Survival and competition of clonal plant populations in spatially and temporally heterogeneous habitats

• Published in: Community ecology Vol. 4; no. 1; pp. 1 - 20
• Main Authors: Oborny, B, Á. Kun
• Format: Journal Article
• Language: English
• Published: Akadémiai Kiadà 01.06.2003; Akadémiai Kiadó
• Subjects: Carrying capacity; clones; Colonization; competitive exclusion; dynamic models; extinction; Habitat fragmentation; Habitats; Individual-based model; Modeling; Natural resources; Patchy environment; Physiological integration; Plants; Population dynamics; population growth; Population size; Ramet; Resource heterogeneity; Resource management; Sharing; Spatial ecology; Stolons; temporal variation; Vegetation
• ISSN: 1585-8553; 1588-2756
• DOI: 10.1556/comec.4.2003.1.1

Clonal populations are hierarchically organized: genetic individuals (genets) can consist of many physiological individuals (ramets). Each ramet takes up resources from its local environment, but the resource pattern can be reorganized within the clone by transport between ramets. Thus, an integrated clone is not directly subject to the pattern of resource availability in its habitat. Local shortages can be compensated, hence, the clone can buffer itself against spatio-temporal heterogeneity in the habitat. We modelled a series of habitat types, assuming that one limiting resource was patchily distributed in space, and could fluctuate over time.

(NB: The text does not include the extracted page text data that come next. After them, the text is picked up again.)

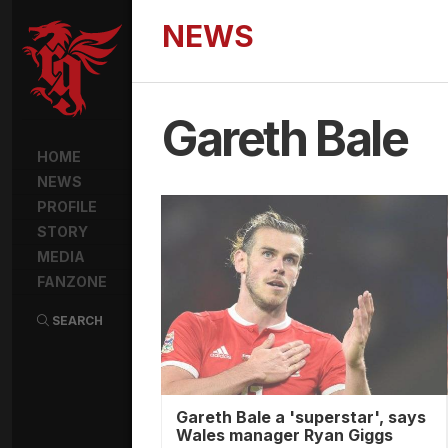
NEWS
Gareth Bale
HOME
NEWS
PROFILE
STORY
MEDIA
FANZONE
SEARCH
Gareth Bale a 'superstar', says
Wales manager Ryan Giggs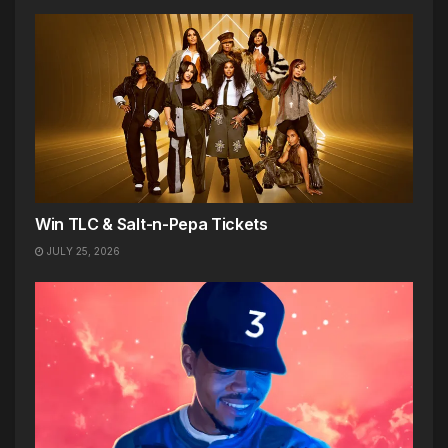
Win TLC & Salt-n-Pepa Tickets
JULY 25, 2026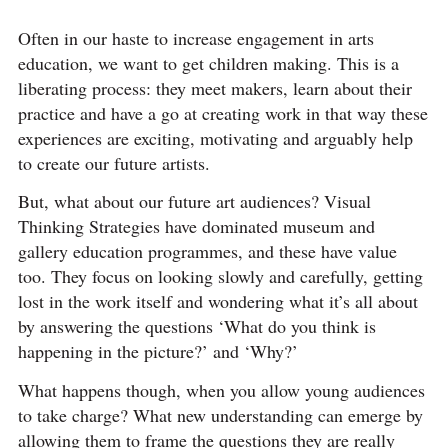
Often in our haste to increase engagement in arts
education, we want to get children making. This is a
liberating process: they meet makers, learn about their
practice and have a go at creating work in that way these
experiences are exciting, motivating and arguably help
to create our future artists.
But, what about our future art audiences? Visual
Thinking Strategies have dominated museum and
gallery education programmes, and these have value
too. They focus on looking slowly and carefully, getting
lost in the work itself and wondering what it’s all about
by answering the questions ‘What do you think is
happening in the picture?’ and ‘Why?’
What happens though, when you allow young audiences
to take charge? What new understanding can emerge by
allowing them to frame the questions they are really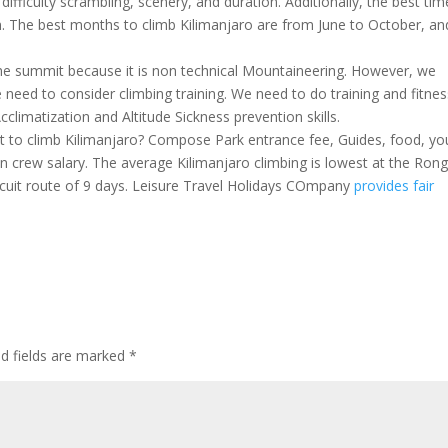
 difficulty scrambling, scenery, and duration. Additionally, the best tim
n. The best months to climb Kilimanjaro are from June to October, an
 the summit because it is non technical Mountaineering. However, we
 need to consider climbing training. We need to do training and fitnes
limatization and Altitude Sickness prevention skills.
t to climb Kilimanjaro? Compose Park entrance fee, Guides, food, yo
in crew salary. The average Kilimanjaro climbing is lowest at the Rong
rcuit route of 9 days. Leisure Travel Holidays COmpany
provides fair
ed fields are marked
*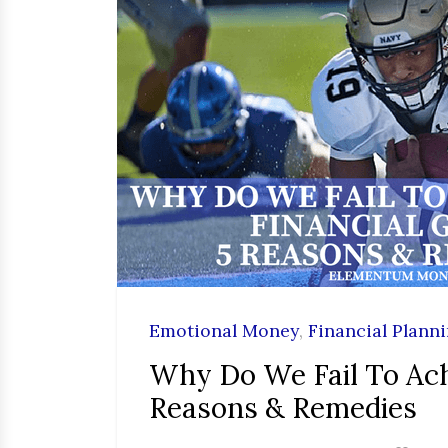
Emotional Money
,
Financial Plann
Why Do We Fail To Ach
Reasons & Remedies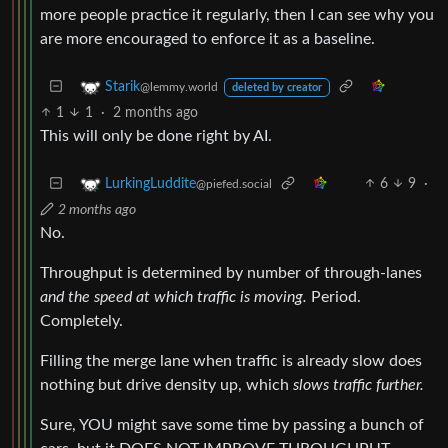
more people practice it regularly, then I can see why you
are more encouraged to enforce it as a baseline.
Starik
@lemmy.world
deleted by creator
1
1
·
2 months ago
This will only be done right by AI.
6
9
·
LurkingLuddite
@piefed.social
2 months ago
No.
Throughput is determined by number of through-lanes
and the speed at which traffic is moving.
Period.
Completely.
Filling the merge lane when traffic is already slow does
nothing but drive density up, which
slows traffic further.
Sure, YOU might save some time by passing a bunch of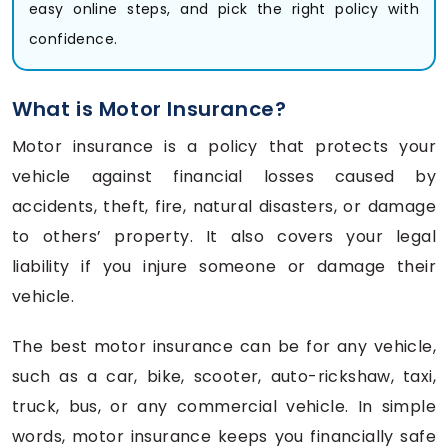
easy online steps, and pick the right policy with
confidence.
What is Motor Insurance?
Motor insurance is a policy that protects your
vehicle against financial losses caused by
accidents, theft, fire, natural disasters, or damage
to others’ property. It also covers your legal
liability if you injure someone or damage their
vehicle.
The best motor insurance can be for any vehicle,
such as a car, bike, scooter, auto-rickshaw, taxi,
truck, bus, or any commercial vehicle. In simple
words, motor insurance keeps you financially safe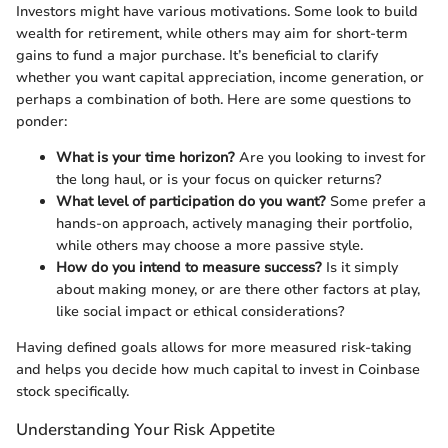
Investors might have various motivations. Some look to build
wealth for retirement, while others may aim for short-term
gains to fund a major purchase. It’s beneficial to clarify
whether you want capital appreciation, income generation, or
perhaps a combination of both. Here are some questions to
ponder:
What is your time horizon?
Are you looking to invest for
the long haul, or is your focus on quicker returns?
What level of participation do you want?
Some prefer a
hands-on approach, actively managing their portfolio,
while others may choose a more passive style.
How do you intend to measure success?
Is it simply
about making money, or are there other factors at play,
like social impact or ethical considerations?
Having defined goals allows for more measured risk-taking
and helps you decide how much capital to invest in Coinbase
stock specifically.
Understanding Your Risk Appetite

Habitat types differed in the density, size and persistence of resource patches, and in the contrast between resource-rich patches and the resource-poor background. We applied an individual-based, spatially explicit population dynamic model to compare the performance of two plant strategies in these habitat types. In the Integrator, ramets that were interconnected distributed the resource evenly. In the Splitter, no resource translocation occurred. First we observed population growth of the two strategies separately, then in competition. We found a range of habitat types, where none of the strategies was viable, because of the scarcity of resource patches. As the density of resource patches was increased, first only the Integrator could persist. Then, at intermediate densities of resource patches, the Splitter became viable, and, being a stronger competitor, excluded the Integrator. Finally, at high resource-patch densities, the Integrator occupied the area again. Since the Splitter was viable at high density of resource patches when growing alone, its disappearance is more due to spontaneous extinction, due to competitive exclusion by the Integrator. We predict, therefore, the dominance of integrated clones both in extremely unproductive and productive environments, but for different reasons. It is important to note that this trend was observable only at high spatial and temporal variation in resource availability. Less contrast between patches of different quality, smaller patch sizes, or longer persistence of patches facilitated the dominance of the Splitter. Thus, buffering is advantageous in many but not all habitat types.